400 is easily acheivable from a number of different turbo styles
GT2871/3071, 50trim, bullseye, t3s60 etc etc.

what kind of track? where do you want the power delivery?
4WD? 5sp/6sp?

personally I think a 1.8t is better suited to a track engine as you can lighten the valvetrain, spin it all day long at 8000rpm and use cams to gain a better high rev power delivery suited to a track car.

stroking it requires machining the block and rotating assembly and chaniging things like the removal of 5mm of the IM shaft to oil pump gear that I wouldn't want on a track car.
bore it and leave stroke at standard, save your money for other track related bits that are better suited to your use.

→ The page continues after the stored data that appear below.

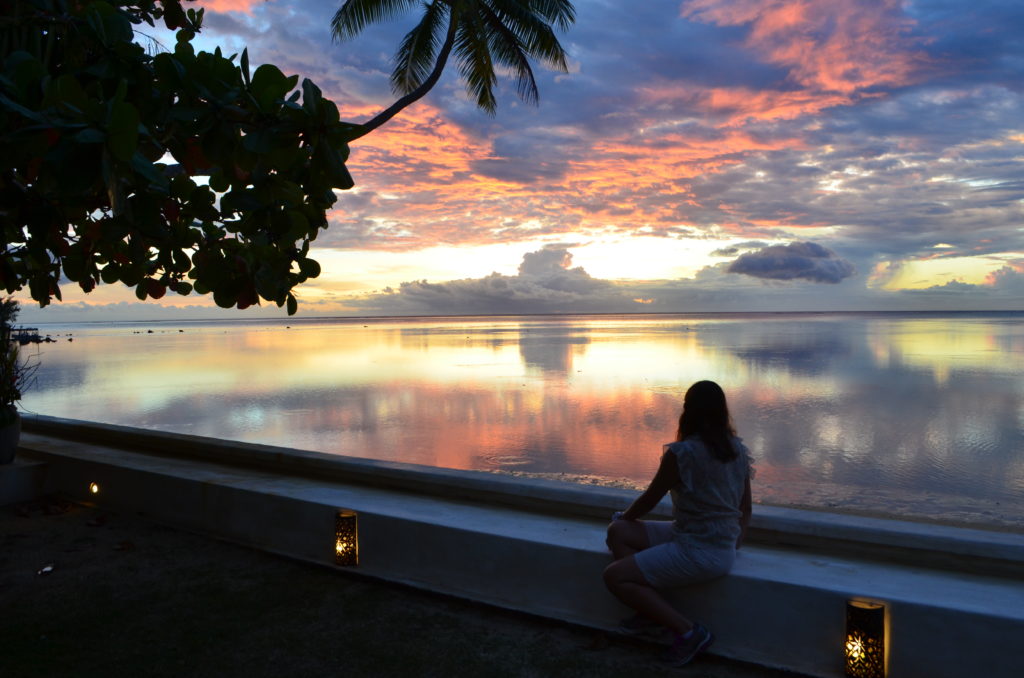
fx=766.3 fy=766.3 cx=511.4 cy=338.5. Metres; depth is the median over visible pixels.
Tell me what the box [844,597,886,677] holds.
lantern
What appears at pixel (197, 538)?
lawn
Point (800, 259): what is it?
cloud
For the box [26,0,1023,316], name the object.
sky
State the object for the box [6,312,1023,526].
sea
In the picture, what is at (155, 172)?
tree
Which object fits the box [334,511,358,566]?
lantern
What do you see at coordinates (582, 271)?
cloud
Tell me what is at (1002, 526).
beach
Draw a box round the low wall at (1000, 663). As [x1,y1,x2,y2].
[1,414,1023,677]
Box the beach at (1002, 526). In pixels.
[475,465,1023,531]
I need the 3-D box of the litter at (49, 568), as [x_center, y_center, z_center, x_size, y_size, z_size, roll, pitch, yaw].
[-2.936,1.456,4.844,0.125,0.041,0.151,-1,2,-20]
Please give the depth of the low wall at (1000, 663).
4.30 m
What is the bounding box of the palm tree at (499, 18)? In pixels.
[325,0,577,132]
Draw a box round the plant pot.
[0,408,20,465]
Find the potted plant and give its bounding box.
[0,298,38,423]
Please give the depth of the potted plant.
6.65 m
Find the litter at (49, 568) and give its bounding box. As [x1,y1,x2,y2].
[37,563,55,576]
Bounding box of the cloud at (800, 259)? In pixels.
[725,241,855,282]
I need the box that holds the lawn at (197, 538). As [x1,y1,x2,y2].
[1,499,798,677]
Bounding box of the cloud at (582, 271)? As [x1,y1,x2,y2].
[374,247,645,312]
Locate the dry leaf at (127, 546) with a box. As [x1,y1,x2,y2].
[114,540,134,551]
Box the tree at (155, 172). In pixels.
[1,0,356,316]
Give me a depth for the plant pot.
6.63 m
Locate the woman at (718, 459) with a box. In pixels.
[601,379,751,664]
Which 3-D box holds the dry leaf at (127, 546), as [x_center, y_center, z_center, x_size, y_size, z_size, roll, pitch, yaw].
[-2.725,1.448,5.406,0.179,0.060,0.163,1,2,43]
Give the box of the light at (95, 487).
[89,482,99,496]
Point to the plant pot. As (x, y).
(15, 437)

4WD, 5sp- will have to look at gearing though!. Used on a variety of tracks. Agree with your comments on 1.8t as a track car that's why I am seriously considering it. Currently track an S4, and the 1.8t will handles better. How much power without re-bore? The car would be stripped of weight!!
 
rebore is an option not an essential
1.9 vs 1.8

There are 1.8's with a simple rod change running high 400's
personally if I was buildinga track engine I would change rods and valvetrain as a matter of course.
rods die at anything much over 300bhp and valve (specifically exhaust) can die at higher revs, higher EGT's and the bigger power stresses (exhaust vaves on the 20vt have a habit of losing there heads!)

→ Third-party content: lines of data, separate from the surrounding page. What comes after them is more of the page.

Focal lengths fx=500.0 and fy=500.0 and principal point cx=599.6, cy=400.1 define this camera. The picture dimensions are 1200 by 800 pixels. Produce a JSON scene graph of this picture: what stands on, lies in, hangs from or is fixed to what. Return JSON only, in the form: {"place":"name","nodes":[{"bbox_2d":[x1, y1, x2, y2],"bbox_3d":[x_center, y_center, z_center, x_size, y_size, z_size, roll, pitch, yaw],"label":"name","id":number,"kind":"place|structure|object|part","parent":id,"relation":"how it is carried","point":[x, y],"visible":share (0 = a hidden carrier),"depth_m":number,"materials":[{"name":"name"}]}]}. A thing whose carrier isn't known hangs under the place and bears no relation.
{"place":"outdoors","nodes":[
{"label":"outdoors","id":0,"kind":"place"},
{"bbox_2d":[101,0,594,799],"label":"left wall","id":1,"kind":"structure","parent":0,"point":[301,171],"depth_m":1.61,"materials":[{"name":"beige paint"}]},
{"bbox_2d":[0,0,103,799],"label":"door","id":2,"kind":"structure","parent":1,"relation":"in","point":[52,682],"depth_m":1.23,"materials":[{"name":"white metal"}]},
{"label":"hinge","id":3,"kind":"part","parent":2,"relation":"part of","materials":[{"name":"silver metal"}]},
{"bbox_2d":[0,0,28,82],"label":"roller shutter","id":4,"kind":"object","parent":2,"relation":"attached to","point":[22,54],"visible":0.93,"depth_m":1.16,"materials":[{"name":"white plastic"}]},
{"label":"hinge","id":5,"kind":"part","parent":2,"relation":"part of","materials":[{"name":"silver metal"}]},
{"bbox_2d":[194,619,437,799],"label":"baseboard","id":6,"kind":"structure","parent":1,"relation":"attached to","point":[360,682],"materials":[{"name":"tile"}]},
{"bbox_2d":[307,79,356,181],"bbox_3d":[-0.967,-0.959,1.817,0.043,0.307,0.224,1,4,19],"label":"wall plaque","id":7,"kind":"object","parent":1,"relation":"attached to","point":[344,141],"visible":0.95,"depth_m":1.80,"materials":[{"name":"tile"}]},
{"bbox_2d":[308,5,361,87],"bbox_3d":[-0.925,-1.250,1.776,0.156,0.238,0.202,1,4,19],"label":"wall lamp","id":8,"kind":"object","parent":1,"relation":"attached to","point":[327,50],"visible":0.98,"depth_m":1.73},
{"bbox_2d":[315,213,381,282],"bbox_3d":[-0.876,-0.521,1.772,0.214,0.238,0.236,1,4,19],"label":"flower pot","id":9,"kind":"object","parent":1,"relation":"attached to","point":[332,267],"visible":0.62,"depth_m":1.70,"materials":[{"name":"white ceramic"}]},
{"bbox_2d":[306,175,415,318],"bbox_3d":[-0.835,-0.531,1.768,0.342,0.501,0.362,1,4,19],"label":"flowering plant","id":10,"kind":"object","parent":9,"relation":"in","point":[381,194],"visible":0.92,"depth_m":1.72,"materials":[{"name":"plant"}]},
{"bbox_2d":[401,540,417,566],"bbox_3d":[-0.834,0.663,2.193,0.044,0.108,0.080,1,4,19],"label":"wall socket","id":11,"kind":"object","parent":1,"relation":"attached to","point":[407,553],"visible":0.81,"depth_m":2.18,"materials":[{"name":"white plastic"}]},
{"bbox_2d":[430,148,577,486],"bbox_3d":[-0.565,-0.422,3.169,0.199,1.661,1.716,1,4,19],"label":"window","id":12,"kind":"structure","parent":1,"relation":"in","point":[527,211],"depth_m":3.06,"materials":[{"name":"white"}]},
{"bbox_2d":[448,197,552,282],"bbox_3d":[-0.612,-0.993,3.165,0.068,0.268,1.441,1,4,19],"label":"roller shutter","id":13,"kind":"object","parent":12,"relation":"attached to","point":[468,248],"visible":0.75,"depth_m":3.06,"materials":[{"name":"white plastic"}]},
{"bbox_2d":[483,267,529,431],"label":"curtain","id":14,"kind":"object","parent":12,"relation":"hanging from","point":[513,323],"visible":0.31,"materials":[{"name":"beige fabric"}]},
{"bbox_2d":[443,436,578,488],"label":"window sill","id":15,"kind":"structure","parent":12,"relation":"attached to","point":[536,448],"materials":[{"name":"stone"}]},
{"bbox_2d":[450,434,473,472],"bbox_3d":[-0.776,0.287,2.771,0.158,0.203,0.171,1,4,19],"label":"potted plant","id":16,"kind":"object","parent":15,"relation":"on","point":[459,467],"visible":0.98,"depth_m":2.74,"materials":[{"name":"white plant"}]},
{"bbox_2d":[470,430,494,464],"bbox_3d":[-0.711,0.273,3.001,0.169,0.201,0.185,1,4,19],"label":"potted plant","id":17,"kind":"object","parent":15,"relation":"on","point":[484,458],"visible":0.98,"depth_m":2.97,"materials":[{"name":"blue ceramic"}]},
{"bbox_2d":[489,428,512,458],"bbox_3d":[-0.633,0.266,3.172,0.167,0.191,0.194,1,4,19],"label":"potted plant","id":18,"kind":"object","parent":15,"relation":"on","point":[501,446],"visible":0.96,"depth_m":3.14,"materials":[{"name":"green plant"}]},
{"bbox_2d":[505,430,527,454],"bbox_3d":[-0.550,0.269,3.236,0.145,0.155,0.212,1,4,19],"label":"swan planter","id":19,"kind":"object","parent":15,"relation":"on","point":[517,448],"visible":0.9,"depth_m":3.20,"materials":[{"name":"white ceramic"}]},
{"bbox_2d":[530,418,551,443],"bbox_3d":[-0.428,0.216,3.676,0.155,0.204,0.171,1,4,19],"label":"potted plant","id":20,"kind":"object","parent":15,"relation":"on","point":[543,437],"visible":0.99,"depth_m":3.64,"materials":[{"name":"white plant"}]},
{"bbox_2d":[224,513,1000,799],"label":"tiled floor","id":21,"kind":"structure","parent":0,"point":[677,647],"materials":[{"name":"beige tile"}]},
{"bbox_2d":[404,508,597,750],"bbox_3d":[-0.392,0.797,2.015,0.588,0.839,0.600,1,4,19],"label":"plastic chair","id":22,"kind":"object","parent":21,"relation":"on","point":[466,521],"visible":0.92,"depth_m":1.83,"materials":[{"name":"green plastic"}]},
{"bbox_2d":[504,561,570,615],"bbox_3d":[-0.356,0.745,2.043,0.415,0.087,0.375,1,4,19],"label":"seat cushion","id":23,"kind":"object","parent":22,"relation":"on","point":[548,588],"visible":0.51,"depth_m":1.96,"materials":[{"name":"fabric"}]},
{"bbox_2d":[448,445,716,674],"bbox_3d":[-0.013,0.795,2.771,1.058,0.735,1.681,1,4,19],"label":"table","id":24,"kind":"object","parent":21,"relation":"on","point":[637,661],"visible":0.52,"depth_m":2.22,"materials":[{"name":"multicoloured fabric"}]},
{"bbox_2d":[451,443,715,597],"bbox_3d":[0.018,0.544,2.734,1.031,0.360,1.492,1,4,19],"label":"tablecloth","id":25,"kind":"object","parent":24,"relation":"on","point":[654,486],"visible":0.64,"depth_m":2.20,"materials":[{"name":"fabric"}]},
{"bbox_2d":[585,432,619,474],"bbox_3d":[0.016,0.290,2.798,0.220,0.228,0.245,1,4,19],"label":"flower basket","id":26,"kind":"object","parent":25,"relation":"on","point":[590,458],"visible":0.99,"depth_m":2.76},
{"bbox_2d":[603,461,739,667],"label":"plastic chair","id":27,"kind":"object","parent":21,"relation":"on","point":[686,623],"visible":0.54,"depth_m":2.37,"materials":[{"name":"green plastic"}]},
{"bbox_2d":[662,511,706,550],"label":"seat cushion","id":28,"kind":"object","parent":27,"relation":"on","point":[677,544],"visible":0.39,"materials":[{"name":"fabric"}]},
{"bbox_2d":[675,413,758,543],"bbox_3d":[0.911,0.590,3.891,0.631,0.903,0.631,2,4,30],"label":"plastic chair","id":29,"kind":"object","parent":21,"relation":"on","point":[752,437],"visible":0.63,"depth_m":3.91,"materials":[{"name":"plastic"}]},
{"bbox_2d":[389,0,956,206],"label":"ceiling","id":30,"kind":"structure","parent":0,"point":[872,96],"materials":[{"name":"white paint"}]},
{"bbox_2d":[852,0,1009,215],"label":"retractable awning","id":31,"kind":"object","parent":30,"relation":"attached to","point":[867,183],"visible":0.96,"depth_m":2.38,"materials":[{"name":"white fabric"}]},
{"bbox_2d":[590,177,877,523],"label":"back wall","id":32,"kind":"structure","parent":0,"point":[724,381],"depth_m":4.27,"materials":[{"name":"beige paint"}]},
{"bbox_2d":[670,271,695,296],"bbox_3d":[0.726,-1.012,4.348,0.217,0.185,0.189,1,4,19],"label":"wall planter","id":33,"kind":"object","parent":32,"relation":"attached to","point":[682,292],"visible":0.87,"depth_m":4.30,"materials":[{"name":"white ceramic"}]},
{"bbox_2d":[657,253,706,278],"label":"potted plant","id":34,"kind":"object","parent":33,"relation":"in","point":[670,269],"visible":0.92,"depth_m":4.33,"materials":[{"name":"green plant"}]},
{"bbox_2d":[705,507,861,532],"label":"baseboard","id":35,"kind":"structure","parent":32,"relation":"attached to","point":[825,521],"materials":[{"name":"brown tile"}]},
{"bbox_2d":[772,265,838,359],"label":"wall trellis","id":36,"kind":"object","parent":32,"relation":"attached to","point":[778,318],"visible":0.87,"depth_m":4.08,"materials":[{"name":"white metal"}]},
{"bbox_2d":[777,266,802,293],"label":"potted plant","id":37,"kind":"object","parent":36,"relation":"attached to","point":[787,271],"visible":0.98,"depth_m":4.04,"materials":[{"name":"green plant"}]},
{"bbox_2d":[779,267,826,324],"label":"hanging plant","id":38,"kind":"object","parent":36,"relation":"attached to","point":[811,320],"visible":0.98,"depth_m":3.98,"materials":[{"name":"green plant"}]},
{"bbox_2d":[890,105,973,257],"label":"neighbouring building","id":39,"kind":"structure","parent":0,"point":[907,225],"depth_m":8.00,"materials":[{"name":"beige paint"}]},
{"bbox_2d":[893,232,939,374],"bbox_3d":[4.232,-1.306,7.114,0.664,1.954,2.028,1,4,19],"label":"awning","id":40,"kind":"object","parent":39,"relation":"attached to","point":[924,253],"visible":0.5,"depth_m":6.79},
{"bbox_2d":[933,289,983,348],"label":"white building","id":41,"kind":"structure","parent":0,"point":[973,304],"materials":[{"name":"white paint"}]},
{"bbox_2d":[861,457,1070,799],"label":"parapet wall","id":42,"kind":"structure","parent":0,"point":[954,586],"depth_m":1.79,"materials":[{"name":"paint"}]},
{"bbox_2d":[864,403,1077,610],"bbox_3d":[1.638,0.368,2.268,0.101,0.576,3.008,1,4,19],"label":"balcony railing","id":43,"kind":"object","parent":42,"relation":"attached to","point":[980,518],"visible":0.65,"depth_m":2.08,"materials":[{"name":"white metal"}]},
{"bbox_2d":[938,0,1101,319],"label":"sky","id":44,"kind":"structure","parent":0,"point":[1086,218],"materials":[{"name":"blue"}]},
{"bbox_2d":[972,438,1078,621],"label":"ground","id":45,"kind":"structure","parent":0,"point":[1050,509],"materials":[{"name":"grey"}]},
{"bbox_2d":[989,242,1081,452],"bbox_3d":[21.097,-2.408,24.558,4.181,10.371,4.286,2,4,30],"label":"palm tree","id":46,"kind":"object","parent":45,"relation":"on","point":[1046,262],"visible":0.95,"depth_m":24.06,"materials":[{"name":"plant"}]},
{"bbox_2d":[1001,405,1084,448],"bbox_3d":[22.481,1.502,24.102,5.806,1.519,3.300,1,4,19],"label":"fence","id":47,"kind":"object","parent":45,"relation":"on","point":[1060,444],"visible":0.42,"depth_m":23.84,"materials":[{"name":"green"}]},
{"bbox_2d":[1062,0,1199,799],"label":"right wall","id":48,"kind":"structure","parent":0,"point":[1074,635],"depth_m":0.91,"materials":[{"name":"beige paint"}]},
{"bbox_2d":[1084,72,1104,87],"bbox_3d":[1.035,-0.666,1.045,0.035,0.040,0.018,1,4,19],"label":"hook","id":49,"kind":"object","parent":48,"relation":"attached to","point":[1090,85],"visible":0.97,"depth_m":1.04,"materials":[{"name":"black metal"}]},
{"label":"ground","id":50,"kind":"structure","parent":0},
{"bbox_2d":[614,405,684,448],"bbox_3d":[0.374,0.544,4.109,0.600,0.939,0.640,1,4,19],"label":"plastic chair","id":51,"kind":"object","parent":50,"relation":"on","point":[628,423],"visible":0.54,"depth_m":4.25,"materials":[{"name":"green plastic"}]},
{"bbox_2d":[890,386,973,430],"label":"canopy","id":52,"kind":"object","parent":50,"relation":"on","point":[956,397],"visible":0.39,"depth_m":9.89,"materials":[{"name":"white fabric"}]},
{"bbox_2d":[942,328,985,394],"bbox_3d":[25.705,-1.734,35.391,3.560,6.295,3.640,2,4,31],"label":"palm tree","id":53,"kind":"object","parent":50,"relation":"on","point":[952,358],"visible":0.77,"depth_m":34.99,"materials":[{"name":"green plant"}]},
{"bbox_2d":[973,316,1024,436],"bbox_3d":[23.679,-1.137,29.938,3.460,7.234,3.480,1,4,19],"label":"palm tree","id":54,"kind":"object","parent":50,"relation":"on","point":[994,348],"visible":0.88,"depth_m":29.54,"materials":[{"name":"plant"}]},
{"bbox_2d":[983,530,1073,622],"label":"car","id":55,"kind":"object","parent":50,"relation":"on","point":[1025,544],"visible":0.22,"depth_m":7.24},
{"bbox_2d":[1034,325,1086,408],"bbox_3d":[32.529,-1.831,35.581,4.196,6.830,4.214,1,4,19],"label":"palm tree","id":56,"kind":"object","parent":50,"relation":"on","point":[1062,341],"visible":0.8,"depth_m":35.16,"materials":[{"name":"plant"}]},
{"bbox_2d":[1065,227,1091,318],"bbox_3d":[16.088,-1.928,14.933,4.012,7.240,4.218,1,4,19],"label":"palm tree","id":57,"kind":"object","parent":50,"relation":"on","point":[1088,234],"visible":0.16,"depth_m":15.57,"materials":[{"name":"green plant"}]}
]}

stripped B5 saloon quattro running 400bhp with sensible suspension and handling mods will eat most track days visitors for breakfast. your in 911 territory
 
estimated power at flywheel.
I am with you on this one, rather know what is there than an guestimate
 
IMO BHP is a better figure to work with.

With wheel HP, you measure the power reaching the road and thats it. It doesnt take into account the losses thru the tyres or the drivetrain. As such you can see a huge increase in WHP on the same car, just by doing one test with the tranny stone cold and the tyres at 20psi, and another test with the tranny up to temperature and the tyres at 40psi.

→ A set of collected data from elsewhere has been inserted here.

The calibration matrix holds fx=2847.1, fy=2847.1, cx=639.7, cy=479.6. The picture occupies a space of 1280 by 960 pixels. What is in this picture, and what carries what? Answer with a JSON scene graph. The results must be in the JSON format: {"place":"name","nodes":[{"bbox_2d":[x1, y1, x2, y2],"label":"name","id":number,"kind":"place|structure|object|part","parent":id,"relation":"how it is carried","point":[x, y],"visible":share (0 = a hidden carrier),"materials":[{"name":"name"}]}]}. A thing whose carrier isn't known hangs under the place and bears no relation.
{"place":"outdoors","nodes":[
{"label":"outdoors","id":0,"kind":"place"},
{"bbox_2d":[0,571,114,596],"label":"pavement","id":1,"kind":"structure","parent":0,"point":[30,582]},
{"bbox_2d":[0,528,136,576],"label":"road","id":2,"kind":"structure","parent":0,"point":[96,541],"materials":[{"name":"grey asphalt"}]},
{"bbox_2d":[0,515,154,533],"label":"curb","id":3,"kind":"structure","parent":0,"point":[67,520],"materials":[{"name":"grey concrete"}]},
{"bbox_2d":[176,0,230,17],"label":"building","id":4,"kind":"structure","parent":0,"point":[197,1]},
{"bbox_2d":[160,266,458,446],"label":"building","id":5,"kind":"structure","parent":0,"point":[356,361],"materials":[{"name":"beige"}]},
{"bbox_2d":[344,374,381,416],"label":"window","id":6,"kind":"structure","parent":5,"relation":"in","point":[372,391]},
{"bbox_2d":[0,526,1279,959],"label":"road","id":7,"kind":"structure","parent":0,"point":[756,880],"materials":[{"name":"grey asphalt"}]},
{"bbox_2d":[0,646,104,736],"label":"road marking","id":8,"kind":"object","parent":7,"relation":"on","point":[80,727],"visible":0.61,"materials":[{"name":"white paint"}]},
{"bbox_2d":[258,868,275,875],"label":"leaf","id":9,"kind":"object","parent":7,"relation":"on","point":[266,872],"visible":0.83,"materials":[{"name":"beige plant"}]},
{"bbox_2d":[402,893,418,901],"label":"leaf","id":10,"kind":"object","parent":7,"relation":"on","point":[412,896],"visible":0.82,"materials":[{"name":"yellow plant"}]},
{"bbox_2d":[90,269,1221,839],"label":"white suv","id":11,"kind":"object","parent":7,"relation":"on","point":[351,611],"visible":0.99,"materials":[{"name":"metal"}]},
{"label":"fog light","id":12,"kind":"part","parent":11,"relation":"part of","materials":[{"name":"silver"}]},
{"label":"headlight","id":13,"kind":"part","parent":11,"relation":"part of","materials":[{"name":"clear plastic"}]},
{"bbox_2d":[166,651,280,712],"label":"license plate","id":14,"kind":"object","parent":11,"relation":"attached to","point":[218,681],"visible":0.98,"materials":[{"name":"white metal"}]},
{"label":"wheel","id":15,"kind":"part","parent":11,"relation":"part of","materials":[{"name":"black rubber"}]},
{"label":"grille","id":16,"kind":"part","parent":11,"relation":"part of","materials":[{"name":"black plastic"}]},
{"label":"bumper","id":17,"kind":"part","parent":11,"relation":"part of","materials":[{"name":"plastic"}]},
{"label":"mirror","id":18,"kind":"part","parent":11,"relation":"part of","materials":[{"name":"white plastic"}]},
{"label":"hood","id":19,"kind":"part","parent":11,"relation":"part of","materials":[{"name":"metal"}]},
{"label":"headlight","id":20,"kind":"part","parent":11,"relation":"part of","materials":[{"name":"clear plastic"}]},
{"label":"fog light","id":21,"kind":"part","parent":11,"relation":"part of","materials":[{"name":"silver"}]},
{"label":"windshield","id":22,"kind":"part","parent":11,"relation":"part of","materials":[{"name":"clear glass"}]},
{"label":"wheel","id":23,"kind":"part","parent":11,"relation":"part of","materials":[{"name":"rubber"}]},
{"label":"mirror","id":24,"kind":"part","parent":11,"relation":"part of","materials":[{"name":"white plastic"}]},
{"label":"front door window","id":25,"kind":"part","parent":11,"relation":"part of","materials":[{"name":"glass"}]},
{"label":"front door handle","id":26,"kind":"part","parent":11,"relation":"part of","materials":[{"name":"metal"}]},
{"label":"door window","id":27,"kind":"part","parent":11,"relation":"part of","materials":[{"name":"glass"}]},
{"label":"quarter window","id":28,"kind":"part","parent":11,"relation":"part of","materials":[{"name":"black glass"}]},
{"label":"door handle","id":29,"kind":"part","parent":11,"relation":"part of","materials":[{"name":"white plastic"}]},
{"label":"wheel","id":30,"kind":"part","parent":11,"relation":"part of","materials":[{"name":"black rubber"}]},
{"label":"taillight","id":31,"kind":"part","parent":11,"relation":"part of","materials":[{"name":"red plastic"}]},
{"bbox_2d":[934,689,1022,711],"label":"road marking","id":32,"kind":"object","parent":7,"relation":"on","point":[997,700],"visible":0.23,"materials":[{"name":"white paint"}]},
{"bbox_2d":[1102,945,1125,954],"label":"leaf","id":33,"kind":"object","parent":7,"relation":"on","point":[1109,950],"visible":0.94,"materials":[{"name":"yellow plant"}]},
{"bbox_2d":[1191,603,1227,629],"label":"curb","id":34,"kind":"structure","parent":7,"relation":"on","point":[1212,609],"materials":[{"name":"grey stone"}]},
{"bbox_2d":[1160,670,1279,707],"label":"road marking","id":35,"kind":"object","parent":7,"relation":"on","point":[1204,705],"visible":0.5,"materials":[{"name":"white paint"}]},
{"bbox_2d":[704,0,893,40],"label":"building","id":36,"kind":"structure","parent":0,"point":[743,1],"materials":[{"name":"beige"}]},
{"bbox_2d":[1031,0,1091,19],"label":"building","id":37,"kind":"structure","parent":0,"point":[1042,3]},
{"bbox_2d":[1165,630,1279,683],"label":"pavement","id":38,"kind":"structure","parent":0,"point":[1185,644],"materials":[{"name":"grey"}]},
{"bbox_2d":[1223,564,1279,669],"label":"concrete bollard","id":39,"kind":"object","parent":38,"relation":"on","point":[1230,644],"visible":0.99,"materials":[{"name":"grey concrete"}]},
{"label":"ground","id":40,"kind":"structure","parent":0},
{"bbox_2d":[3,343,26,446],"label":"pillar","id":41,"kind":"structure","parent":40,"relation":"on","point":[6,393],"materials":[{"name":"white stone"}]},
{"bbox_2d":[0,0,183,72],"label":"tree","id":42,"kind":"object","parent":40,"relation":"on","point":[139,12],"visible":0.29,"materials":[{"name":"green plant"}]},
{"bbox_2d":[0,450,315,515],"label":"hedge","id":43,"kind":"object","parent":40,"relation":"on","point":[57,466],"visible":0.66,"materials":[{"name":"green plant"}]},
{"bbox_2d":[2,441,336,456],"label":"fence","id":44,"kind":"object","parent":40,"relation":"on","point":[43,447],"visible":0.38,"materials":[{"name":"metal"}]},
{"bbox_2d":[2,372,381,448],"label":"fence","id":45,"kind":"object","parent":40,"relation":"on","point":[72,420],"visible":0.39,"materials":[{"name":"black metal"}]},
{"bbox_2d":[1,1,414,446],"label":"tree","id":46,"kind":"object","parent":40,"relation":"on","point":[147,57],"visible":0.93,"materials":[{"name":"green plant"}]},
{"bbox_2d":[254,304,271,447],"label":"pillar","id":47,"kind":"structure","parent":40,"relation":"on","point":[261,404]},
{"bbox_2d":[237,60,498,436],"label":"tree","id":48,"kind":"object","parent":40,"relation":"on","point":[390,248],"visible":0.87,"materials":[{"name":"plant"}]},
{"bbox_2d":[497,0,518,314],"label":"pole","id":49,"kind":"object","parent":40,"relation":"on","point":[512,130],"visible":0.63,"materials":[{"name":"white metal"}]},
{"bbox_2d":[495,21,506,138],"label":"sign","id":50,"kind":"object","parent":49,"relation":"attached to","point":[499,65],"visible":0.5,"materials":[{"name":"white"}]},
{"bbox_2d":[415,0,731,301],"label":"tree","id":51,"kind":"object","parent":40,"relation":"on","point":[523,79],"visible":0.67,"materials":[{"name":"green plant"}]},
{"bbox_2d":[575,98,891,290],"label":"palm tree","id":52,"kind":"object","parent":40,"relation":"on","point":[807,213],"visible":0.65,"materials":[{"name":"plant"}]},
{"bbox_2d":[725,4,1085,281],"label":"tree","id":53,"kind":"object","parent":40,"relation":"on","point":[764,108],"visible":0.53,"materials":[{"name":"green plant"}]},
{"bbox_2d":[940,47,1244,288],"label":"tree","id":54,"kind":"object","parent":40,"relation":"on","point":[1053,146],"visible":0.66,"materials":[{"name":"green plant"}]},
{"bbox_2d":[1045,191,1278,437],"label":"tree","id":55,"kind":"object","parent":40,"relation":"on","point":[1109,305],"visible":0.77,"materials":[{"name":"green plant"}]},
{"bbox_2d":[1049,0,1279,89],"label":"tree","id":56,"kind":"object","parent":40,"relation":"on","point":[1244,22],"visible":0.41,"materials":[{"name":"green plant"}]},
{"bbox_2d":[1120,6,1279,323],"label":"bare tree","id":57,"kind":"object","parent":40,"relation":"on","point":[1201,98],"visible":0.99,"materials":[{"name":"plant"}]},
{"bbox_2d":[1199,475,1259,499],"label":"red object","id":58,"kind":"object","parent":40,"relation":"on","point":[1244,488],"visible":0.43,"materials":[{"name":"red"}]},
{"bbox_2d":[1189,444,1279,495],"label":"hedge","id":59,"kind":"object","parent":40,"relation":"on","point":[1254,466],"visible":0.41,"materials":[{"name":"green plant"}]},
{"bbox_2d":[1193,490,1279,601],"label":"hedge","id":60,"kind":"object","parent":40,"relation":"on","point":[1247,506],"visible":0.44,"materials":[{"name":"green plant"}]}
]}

With "Flywheel" HP, the dyno attempts to measure these losses by allowing the car to coast down at the end of the run, and measuring how much drag the driveline is placing on the rollers. This figure is then added to the measured wheel figures to give an approximation of the engines actual output.

Another example: The majority of losses thru the drivetrain actually come from the tyres (this is why 4wd cars appear to have over twice the losses as 2wd ones, theres 4 tyres being measured, not two). As such if you do one run on a wheel power dyno in 4th gear, "tune" the car, then take the second run in 3rd gear, because the road speed is lower there is less friction/drag, and you get a higher figure in 3rd gear even if you've changed nothing.

Again a coast down run would measure this difference and cancel it out.

The 4wd issue is the biggest one with wheel power dynos as at first glance two identical engines, one in a FWD car and one in a 4WD car would show the 4WD putting out a LOT less power. In reality on the road though, the two unmeasured undriven wheels of the 2wd are putting the same drag down as the extra pair of wheels on the 4wd car, so the only difference on the road is a tiny amount of losses thru the extra differentials.

A flywheel dyno would show both cars making the same power, and would more closely approximate how they actually perform on the road.
 
I see :) We tend to use wheel power, I think for us here in the states it works well since most all use that measure of power, thus making it seemingly accurate since we all compare each others based on that, we also take into consideration elevation and weight of vehicle. In reality my car will dyno between 250-275 dependent on if I run meth or not. So by the BHP measurement I would be between 300-325bhp I suppose just roughly guessing. Interesting I suppose.....
 
I see :) We tend to use wheel power, I think for us here in the states it works well since most all use that measure of power, thus making it seemingly accurate since we all compare each others based on that, we also take into consideration elevation and weight of vehicle. In reality my car will dyno between 250-275 dependent on if I run meth or not. So by the BHP measurement I would be between 300-325bhp I suppose just roughly guessing. Interesting I suppose.....

Nice avitar - what wheels you running please?